Auf der Suche nach der Sacknäherin
Wie Italo Svevo, der seiner schriftstellerischen Berufung ebenfalls nur nebenberuflich nachging, hat Elsschot eine darstellerische Vorliebe für den sorgenvollen Alltag des "kleinen Mannes". Zu seinen wiederkehrenden Helden gehört der Büroangestellte Frans Laarmans.
In "Maria in der Hafenkneipe" begegnen wir ihm an einem Abend des Jahres 1938 auf den Straßen Antwerpens, in resignierter Stimmung auf dem Weg nach Hause, zu Frau und sechs Kindern. Er will schnell noch eine Zeitung kaufen, hinter der er sich vor der Familie verschanzen kann. Die Zeitungsfrau, die ihn seit 30 Jahren mit einem gewissen "Mijnheer Verbruggen" verwechselt, macht ihn freundlich auf einige Vorübergehende aufmerksam: "Schauen Sie mal, drei Reiskacker!"
Gemeint sind drei afghanische Seeleute, die die Stadt auf der Suche nach "Maria" durchstreifen. Es handelt sich um eine Sacknäherin, die am Morgen auf ihrem Schiff war und bei ihnen gewaltigen Eindruck hinterlassen hat. Jetzt wollen sie das Mädchen besuchen. Sie halten Laarmans ein Stück Karton mit der Marienbotschaft hin: "Klosterstraat 15".

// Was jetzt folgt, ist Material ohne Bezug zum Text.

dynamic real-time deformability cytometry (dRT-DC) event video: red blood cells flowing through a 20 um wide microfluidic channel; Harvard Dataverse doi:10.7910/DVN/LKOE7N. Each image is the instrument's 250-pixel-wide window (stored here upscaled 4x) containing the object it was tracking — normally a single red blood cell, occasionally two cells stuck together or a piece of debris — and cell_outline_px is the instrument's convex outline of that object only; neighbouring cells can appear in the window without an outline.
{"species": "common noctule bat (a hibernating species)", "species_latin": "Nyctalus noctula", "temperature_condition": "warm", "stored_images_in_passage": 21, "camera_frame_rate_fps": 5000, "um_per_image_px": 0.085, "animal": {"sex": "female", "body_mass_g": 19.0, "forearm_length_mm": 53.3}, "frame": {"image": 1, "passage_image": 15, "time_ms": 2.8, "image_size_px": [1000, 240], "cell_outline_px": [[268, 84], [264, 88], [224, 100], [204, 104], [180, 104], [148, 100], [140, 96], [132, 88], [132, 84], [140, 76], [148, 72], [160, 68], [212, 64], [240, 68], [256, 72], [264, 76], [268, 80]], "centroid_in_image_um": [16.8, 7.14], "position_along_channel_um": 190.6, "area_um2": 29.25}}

Weil der Weg dorthin angesichts des verwinkelten Stadtplans auf broken english so schwer zu erklären ist, und weil die drei "Schwarzen" inzwischen von einem muskulösen Schlepper aus dem "Jolly Joker" behelligt werden, der sie zu Marienerscheinungen der anderen Art befördern will, nimmt sich Laarmans der Irrenden an. Ihre Suche nach Maria weckt Erinnerungen: Wie er selbst als junger Mann einst durch Bombay irrte, auf der Suche nach einer gewissen Fathma mit der roten Laterne.

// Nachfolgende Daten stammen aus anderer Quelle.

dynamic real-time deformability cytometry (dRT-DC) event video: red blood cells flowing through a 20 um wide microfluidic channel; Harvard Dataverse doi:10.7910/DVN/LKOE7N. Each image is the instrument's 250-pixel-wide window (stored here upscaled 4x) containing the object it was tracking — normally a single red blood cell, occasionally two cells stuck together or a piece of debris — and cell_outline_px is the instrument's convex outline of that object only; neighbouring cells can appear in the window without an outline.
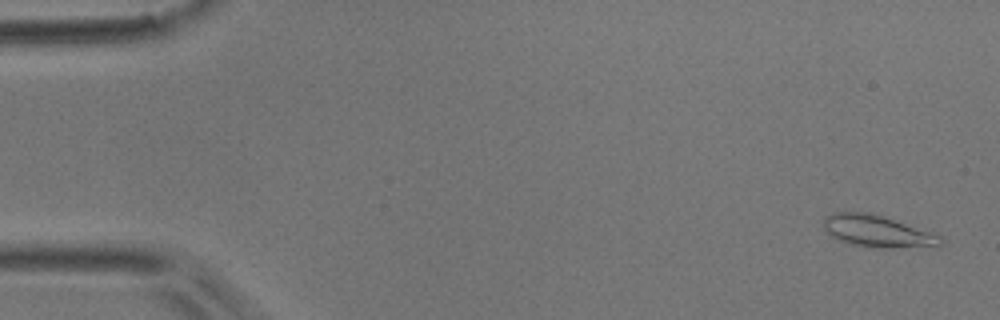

In der Klosterstraße finden sie unter der angegebenen Hausnummer jedoch nur ein Geschäft für Vogelkäfige. Laarmans schlägt vor, auf der Polizeiwache Marias Adresse zu erfragen – eine Idee, die nur begrenzte Zustimmung findet: "Ja, wenn sie mit weißen Polizisten in Berührung kommen, geht die Sache für solche Herumtreiber selten gut aus…" Immerhin, nach komödienhaften Wirren bekommen sie eine weitere Adresse mit auf den Weg. Der führt sie schließlich in die verqualmte Hafenkneipe. Dort treffen sie auf ein paar Kartenspieler und Tänzer, zwei auf Gelegenheit und Liebe lauernde Mädchen, eine stillende junge Frau – aber von der sagenhaften Maria weiterhin keine Spur. Sie bleibt eine schöne Schimäre: "Sie ist wie ein Bild, das man im Wasser sieht. Wenn man danach greifen will, ist da nichts."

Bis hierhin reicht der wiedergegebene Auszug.